Dawn came to us directly from the hospital where she was in treatment for a suicide attempt. Once I received this information I knew that this relationship was meant to be, as I was suicidal as a teenager as well. From the start our relationship was both rewarding and tumultuous. Dawn was a runner and she would runaway every chance she could. She would do things to make us want to give her up, but because she knew that I understood her pain she always found her way back. After a while, she had my heart and I did my best to be a champion for her rights. I needed her to understand that she was loved, and she was home.
2 years into her time with us, she decided to run again. My heart was broken. This time she was gone for months, during this time I was also dealing with an abusive marriage. Trying to figure out how I could afford to get my 2 year old, 8 year old and myself out of a horrible situation. I remember it so clearly, my phone rang, it was Dawn, I could tell she was crying. She said “Mommy, can I please come home, I can’t do this anymore!” My heart sank, I didn’t know what to do. I told her that I couldn’t take her back because I was dealing with too much with trying to escape my abusive marriage. She begged and pleaded until I said yes.
My 3 children and I moved into an apartment in December, 1999. We began to pick up the pieces of our lives. I filed for divorced and everything seeme to be going well with Dawn. We agreed on the behaviors I would accept. We also agreed that if she ran again, she would not be able to come back. Did I mean this, no. However, I needed her to think I did. Her good behavior lasted for a little over a month. During this time, her biological mother gave me legal custody of her. She was finally out of the system!
Dawn turned 17 in January, and it all started again. She made the choice to stay out overnight with a boy she met. My heart was broken, I cried the entire night, through the morning, as I knew I had to follow thru with our agreement. When she came home I told her she could not stay. She collected her things and left. I didn’t know what to do, but pray that she would come back, but she didn’t. Months passed and she call me for mothers day. I asked to to please come and see her siblings because they missed her. I MISSED HER!

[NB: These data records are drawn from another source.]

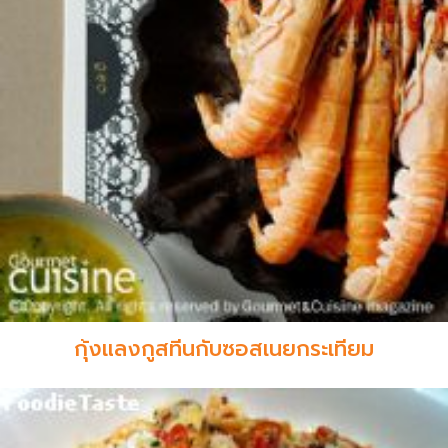
กุ้งแลงกูสทีนกับซอสเนยกระเทียม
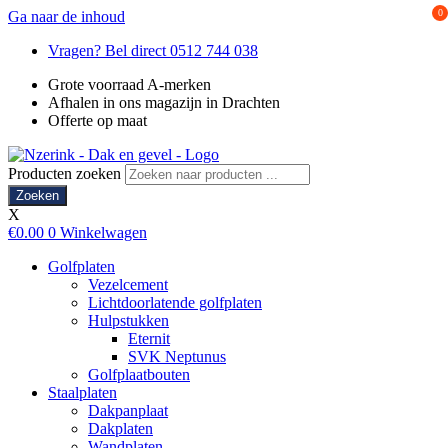
0
Ga naar de inhoud
Vragen? Bel direct 0512 744 038
Grote voorraad A-merken
Afhalen in ons magazijn in Drachten
Offerte op maat
Producten zoeken
Zoeken
X
€
0.00
0
Winkelwagen
Golfplaten
Vezelcement
Lichtdoorlatende golfplaten
Hulpstukken
Eternit
SVK Neptunus
Golfplaatbouten
Staalplaten
Dakpanplaat
Dakplaten
Wandplaten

She came over with a friend. Her friend asked Dawn why she would like a family that really seemed to love her. I realized that she was driving a car that did not belong to her. The car was in very bad shape and should not be on the road. The other issue was that she did not have a license or a permit. I begged her not to drive anymore, and I asked the girl not to get back in the car with her if she did.

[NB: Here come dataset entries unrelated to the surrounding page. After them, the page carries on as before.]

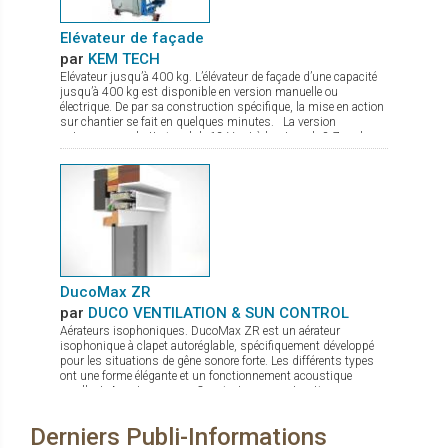
coloris et 2 largeurs de 180 et 240 cm
Elévateur de façade
par
KEM TECH
Elévateur jusqu’à 400 kg. L’élévateur de façade d’une capacité
jusqu’à 400 kg est disponible en version manuelle ou
électrique. De par sa construction spécifique, la mise en action
sur chantier se fait en quelques minutes. La version
autonome sur batterie gel de 12 V est à hauteur de 8,7 m, le
treuil de levage commandé par une radio commande est équipé
d’un double frein. Le chassis est à largeur réglable avec pieds
de stabilisation à hauteur réglable. De nombreux accessoires
sont disponibles comme fourche de levage, potence avec
crochet.
DucoMax ZR
par
DUCO VENTILATION & SUN CONTROL
Aérateurs isophoniques. DucoMax ZR est un aérateur
isophonique à clapet autoréglable, spécifiquement développé
pour les situations de gêne sonore forte. Les différents types
ont une forme élégante et un fonctionnement acoustique
excellent. Avantages: Convient aux constructions en
hauteur Quatre profondeurs d’encastrement Convient
aux situations de nuisances sonores élevées Pas de
Derniers Publi-Informations
sifflements en cas de sur ou sous-pressions grâce au clapet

It was a good meeting. I missed he so much. We started to reminisce over funny events, like the time she invited her boyfriend over for dinner. She cooked and she burnt the rice! We laughed and truly had a good time together. It seemed as though we were finding our way back to each other. I really wanted and needed her to come home and I could tell that she wanted to. She left that day, stating that she would see us soon. I was so hopeful!!
I was sitting at work when I got the call “ Hello? Is this Robyn Jackson, my last name at the time. Yes, this is she. This is (blank) from Gwinnet County Defacs, I’m just calling to let you know that Dawn was just killed in a car accident. I beleive I was in shock because I remember saying, Dawn who? Who is this? Then after a few seconds I must have screamed because everyone came out of their offices. Everything was surreal, as if life was happening around me. I didn’t know what to do with this information I was just given. I less than six months, I was running from an abusive husband and I lost a child.
The guilt over my decision to stick to our agreement haunted me for years. Burying her was one of the hardest things I ever had to do. The grief was extreme. I was angry with God, how could he allow her to died alone, why couldn’t I be there to hold her and tell her I loved her. I didn’t get the chance to say I am sorry. I didn’t know how to survive, but I knew I had to for my other children.
I made a new promise to Dawn that day. That promise is to share her story and to find away to help other young women going through similar struggles. Through Arising Dawn, her legacy will live on through every young woman that comes through the program.